Doch es gibt auch Gesellschaften wie die Echyren, die sich nicht so leicht einem der Extreme der Dichotomie zuordnen lassen und auch die Beobachtung von der urbanen Pyrikrea brechen. Die Echyren sind bereits in der Antike eindeutig urban geprägt, doch finden wir in den Stadtstaaten fast ausschließlich agokyreische Systeme, in den weniger urbanisierten eneathischen Gebieten aber eine radikale Pyrikrea, in der die Männer sogar einen sklavenartigen Rechtsstand besaßen und eher wie Vieh betrachtet wurden. Auch die antike gunubische Zivilisation, die eindeutig früh urbanisiert war, bricht dieses Bild, herrschte hier doch eine Agokyrea, in der Frauen eher in den Bereich der Sklaverei gesetzt wurden – während schon ihre direkten Nachbarn, die später urbanisierten Phanecher eine egalitärere Gesellschaftsform besaßen.

 

Die Gründe aus denen eine historiche Gesellschaft bestimmte Formen der Ago- oder Pyrikyrea ausbildete oder nicht, können also nicht allein in der Urbanisierung gesucht werden; obgleich man dieser einen gewissen Einfluss zuordnen kann. Die konkrete Ausformung scheint durch eine Vielzahl, in der Rückschau nicht mehr einwandfrei klärbarer, Gründe beeinflusst worden zu sein und wir müssen vermuten, dass konkrete herrschende Eliten mit ihrer persönlichen, individualspychologischen Einstellung spürbaren Einfluss auf ihre beherrschten Gesellschaften ausübten.
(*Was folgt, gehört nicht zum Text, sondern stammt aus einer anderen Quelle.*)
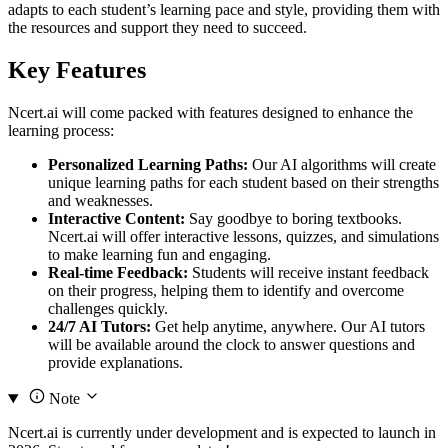
adapts to each student’s learning pace and style, providing them with
the resources and support they need to succeed.
Key Features
Ncert.ai will come packed with features designed to enhance the
learning process:
Personalized Learning Paths:
Our AI algorithms will create
unique learning paths for each student based on their strengths
and weaknesses.
Interactive Content:
Say goodbye to boring textbooks.
Ncert.ai will offer interactive lessons, quizzes, and simulations
to make learning fun and engaging.
Real-time Feedback:
Students will receive instant feedback
on their progress, helping them to identify and overcome
challenges quickly.
24/7 AI Tutors:
Get help anytime, anywhere. Our AI tutors
will be available around the clock to answer questions and
provide explanations.
Note
Ncert.ai is currently under development and is expected to launch in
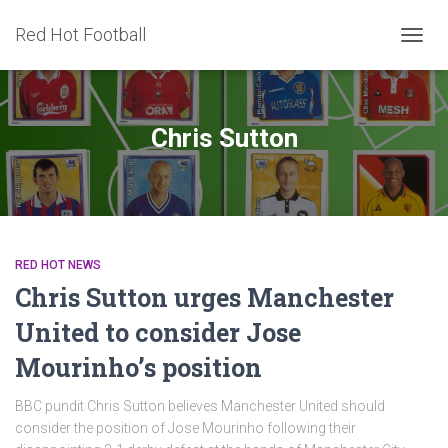
Red Hot Football
TOGG
NAVIG
Chris Sutton
RED HOT NEWS
Chris Sutton urges Manchester
United to consider Jose
Mourinho’s position
BBC pundit Chris Sutton believes Manchester United should
consider the position of Jose Mourinho following their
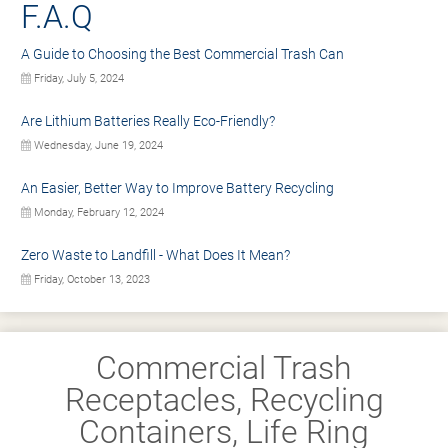
F.A.Q
A Guide to Choosing the Best Commercial Trash Can
Friday, July 5, 2024
Are Lithium Batteries Really Eco-Friendly?
Wednesday, June 19, 2024
An Easier, Better Way to Improve Battery Recycling
Monday, February 12, 2024
Zero Waste to Landfill - What Does It Mean?
Friday, October 13, 2023
Commercial Trash
Receptacles, Recycling
Containers, Life Ring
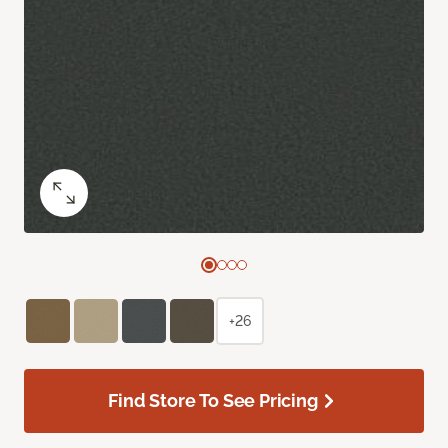
+26
Find Store To See Pricing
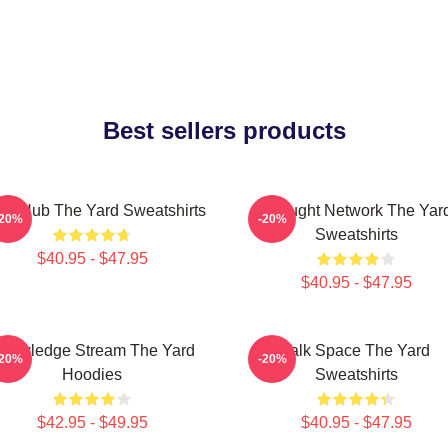
Best sellers products
ory Hub The Yard Sweatshirts
Thought Network The Yar
-20%
-20%
Sweatshirts
$40.95 - $47.95
$40.95 - $47.95
nowledge Stream The Yard
Talk Space The Yard
-20%
-20%
Hoodies
Sweatshirts
$42.95 - $49.95
$40.95 - $47.95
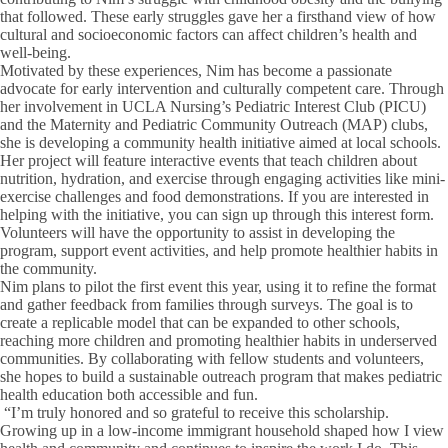
that followed. These early struggles gave her a firsthand view of how
cultural and socioeconomic factors can affect children’s health and
well-being.
Motivated by these experiences, Nim has become a passionate
advocate for early intervention and culturally competent care. Through
her involvement in UCLA Nursing’s Pediatric Interest Club (PICU)
and the Maternity and Pediatric Community Outreach (MAP) clubs,
she is developing a community health initiative aimed at local schools.
Her project will feature interactive events that teach children about
nutrition, hydration, and exercise through engaging activities like mini-
exercise challenges and food demonstrations. If you are interested in
helping with the initiative, you can sign up through this interest form.
Volunteers will have the opportunity to assist in developing the
program, support event activities, and help promote healthier habits in
the community.
Nim plans to pilot the first event this year, using it to refine the format
and gather feedback from families through surveys. The goal is to
create a replicable model that can be expanded to other schools,
reaching more children and promoting healthier habits in underserved
communities. By collaborating with fellow students and volunteers,
she hopes to build a sustainable outreach program that makes pediatric
health education both accessible and fun.
“I’m truly honored and so grateful to receive this scholarship.
Growing up in a low-income immigrant household shaped how I view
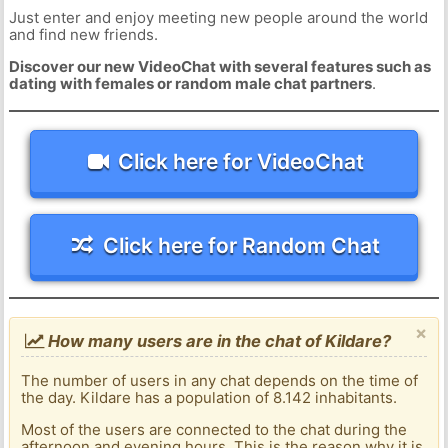
Just enter and enjoy meeting new people around the world
and find new friends.
Discover our new VideoChat with several features such as
dating with females or random male chat partners
.
Click here for VideoChat
Click here for Random Chat
×
How many users are in the chat of Kildare?
The number of users in any chat depends on the time of
the day. Kildare has a population of 8.142 inhabitants.
Most of the users are connected to the chat during the
afternoon and evening hours. This is the reason why it is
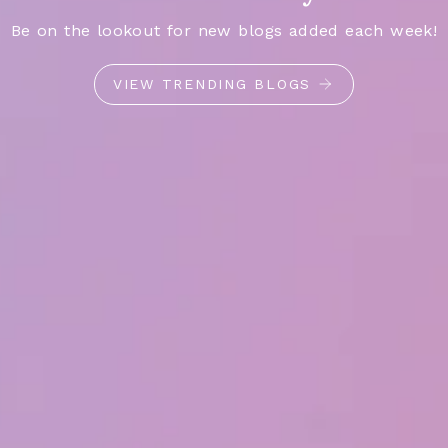
Be on the lookout for new blogs added each week!
VIEW TRENDING BLOGS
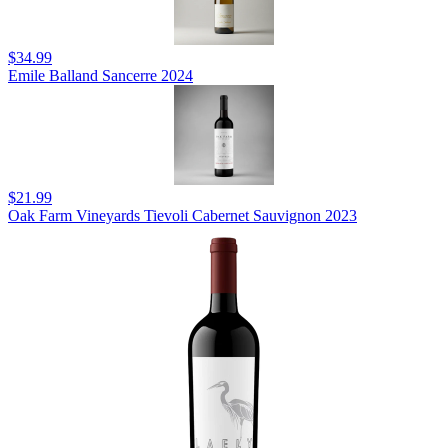
$34.99
Emile Balland Sancerre 2024
$21.99
Oak Farm Vineyards Tievoli Cabernet Sauvignon 2023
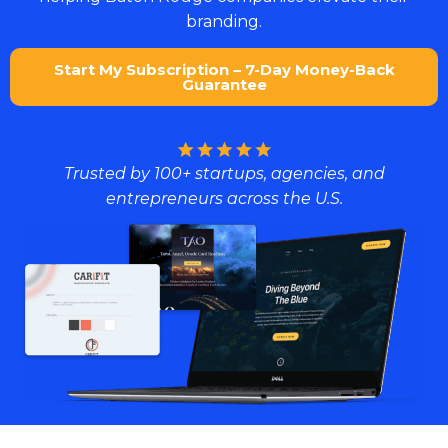
branding.
Start My Subscription – 7-Day Money-Back
Guarantee
Trusted by 100+ startups, agencies, and
entrepreneurs across the U.S.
Das weltweit zu keiner Zeit das eine Geschlecht eindeutig die Vorherrschaft über das andere errungen hat, dient als Zeugnis ihrer Gleichwertigkeit, besonders wenn wir annehmen, dass hier starke Männer ihre Gesellschaft in agokyreische Richtung beeinflussten, dort aber starke Fraue in pyrikyreische Richtung.

 

Halten wir uns diese Erkenntnis vor Augen, können wir eine Gesellschaft nicht allein aufgrund der mittlerweile fast einhundertjährigen Klassifikation als „primitiv“ betrachten, sondern müssen die ago- oder pyrikyreische Ausformung einer Gesellschaft vielmehr als Anstoß genauerer Forschungen annehmen. Interessanter als diese bloßen Momentaufnahmen einer bestimmten Epoche ist dann auch die Frage, aus welchen Gründen sich eine bestimmte Gesellschaft schließlich änderte.
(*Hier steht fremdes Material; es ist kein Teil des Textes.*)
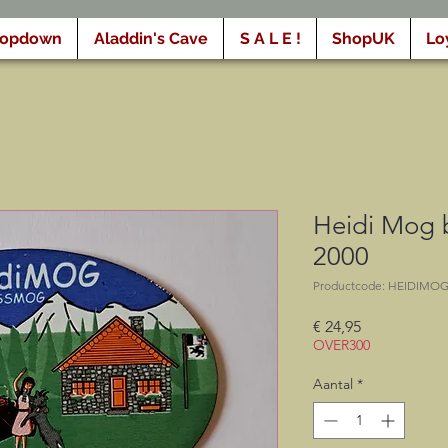
ropdown
Aladdin's Cave
S A L E !
ShopUK
Lo
Heidi Mog
2000
Productcode: HEIDIMO
Prijs
€ 24,95
OVER300
Aantal
*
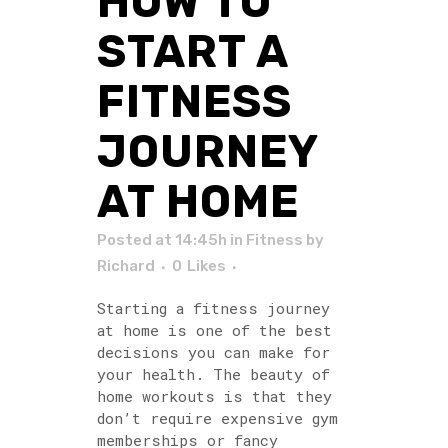
HOW TO
START A
FITNESS
JOURNEY
AT HOME
Posted at 14:45h
in
Fitness
by
Richard
0
Likes
Starting a fitness journey
at home is one of the best
decisions you can make for
your health. The beauty of
home workouts is that they
don’t require expensive gym
memberships or fancy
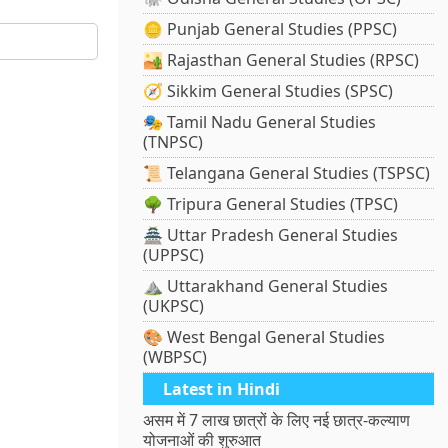
🪙 Punjab General Studies (PPSC)
🏜️ Rajasthan General Studies (RPSC)
🧭 Sikkim General Studies (SPSC)
🎭 Tamil Nadu General Studies
(TNPSC)
📜 Telangana General Studies (TSPSC)
🌳 Tripura General Studies (TPSC)
🏯 Uttar Pradesh General Studies
(UPPSC)
⛰️ Uttarakhand General Studies
(UKPSC)
🎨 West Bengal General Studies
(WBPSC)
Latest in Hindi
असम में 7 लाख छात्रों के लिए नई छात्र-कल्याण
योजनाओं की शुरुआत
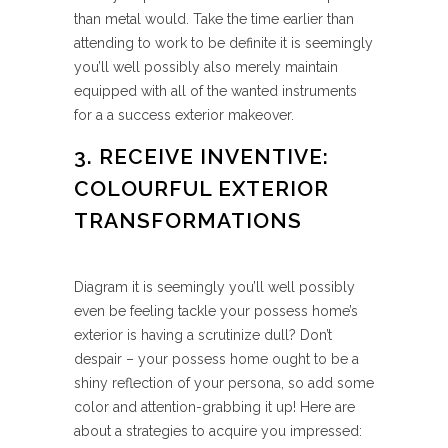
than metal would. Take the time earlier than
attending to work to be definite it is seemingly
you’ll well possibly also merely maintain
equipped with all of the wanted instruments
for a a success exterior makeover.
3. RECEIVE INVENTIVE:
COLOURFUL EXTERIOR
TRANSFORMATIONS
Diagram it is seemingly you’ll well possibly
even be feeling tackle your possess home’s
exterior is having a scrutinize dull? Don’t
despair – your possess home ought to be a
shiny reflection of your persona, so add some
color and attention-grabbing it up! Here are
about a strategies to acquire you impressed:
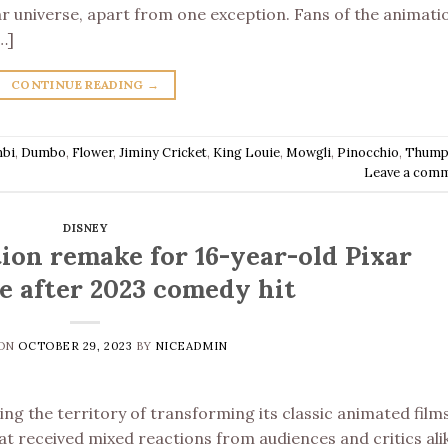
ar universe, apart from one exception. Fans of the animati
…]
CONTINUE READING
→
bi
,
Dumbo
,
Flower
,
Jiminy Cricket
,
King Louie
,
Mowgli
,
Pinocchio
,
Thump
Leave a com
DISNEY
tion remake for 16-year-old Pixar
se after 2023 comedy hit
 ON
OCTOBER 29, 2023
BY
NICEADMIN
ing the territory of transforming its classic animated film
hat received mixed reactions from audiences and critics ali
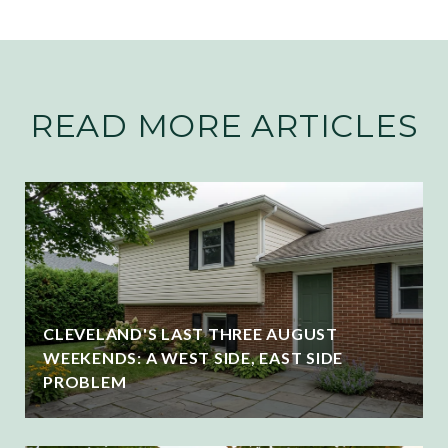
READ MORE ARTICLES
CLEVELAND'S LAST THREE AUGUST
WEEKENDS: A WEST SIDE, EAST SIDE
PROBLEM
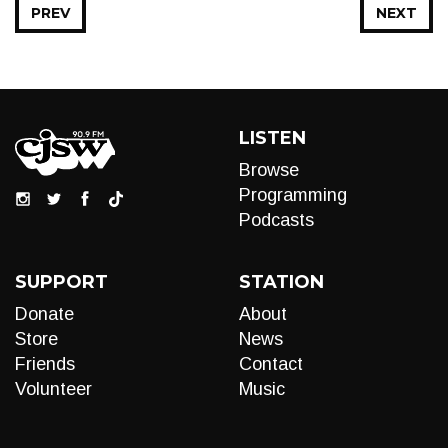
PREV
NEXT
LISTEN
Browse
Programming
Podcasts
SUPPORT
STATION
Donate
About
Store
News
Friends
Contact
Volunteer
Music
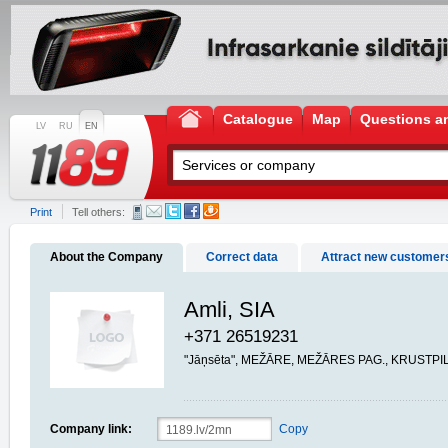
Catalogue
Map
Questions a
LV
RU
EN
Print
Tell others:
About the Company
Correct data
Attract new customer
Amli, SIA
+371 26519231
"Jāņsēta", MEŽĀRE, MEŽĀRES PAG., KRUSTPIL
Company link:
Copy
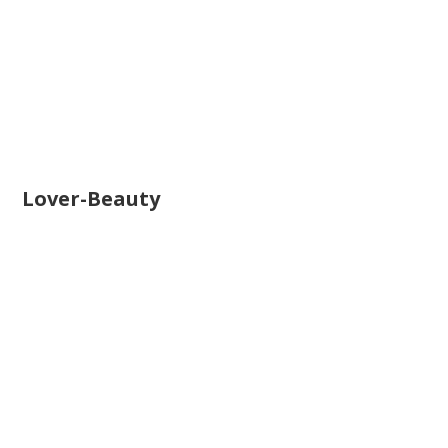
Lover-Beauty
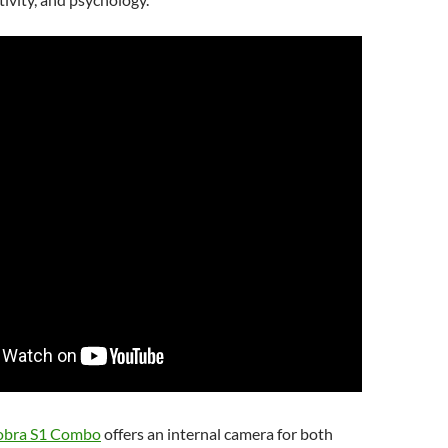
obra S1 Combo
offers an internal camera for both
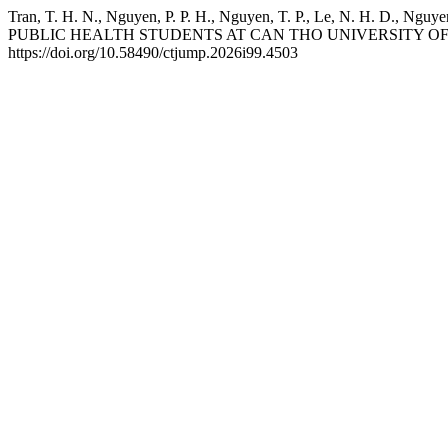
Tran, T. H. N., Nguyen, P. P. H., Nguyen, T. P., Le, N. 
PUBLIC HEALTH STUDENTS AT CAN THO UNIVERSITY OF
https://doi.org/10.58490/ctjump.2026i99.4503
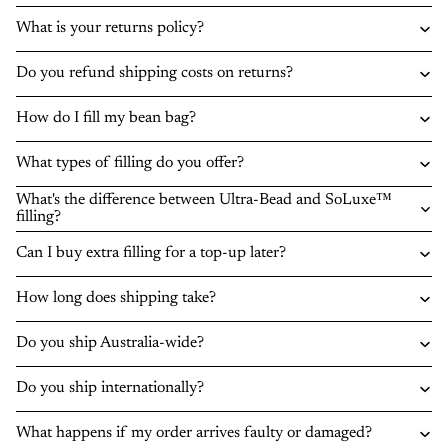
What is your returns policy?
Do you refund shipping costs on returns?
How do I fill my bean bag?
What types of filling do you offer?
What's the difference between Ultra-Bead and SoLuxe™
filling?
Can I buy extra filling for a top-up later?
How long does shipping take?
Do you ship Australia-wide?
Do you ship internationally?
What happens if my order arrives faulty or damaged?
Unsere moderne, egalitäre Gesellschaft ist schnell dabei, die Unterdrückung des Mannes durch die eneathischen Reiterkriegerinnen, den Ausschluss der Männer aus der Politik durch die iderusischen Priesterinnen oder die „dynastischen Zuchtstuten“ (Phelis, 1973) der Gunubier als „primitiv“ abzustempeln. Aber wie entwickelten sich diese Gesellschaften in so extreme Richtungen? Wie entwickelten sie sich fort – und vor allem, warum?

Im Lauf dieses Semesters werden wir versuchen Antworten auf diese Fragen für bestimmte historische Gesellschaften zu finden.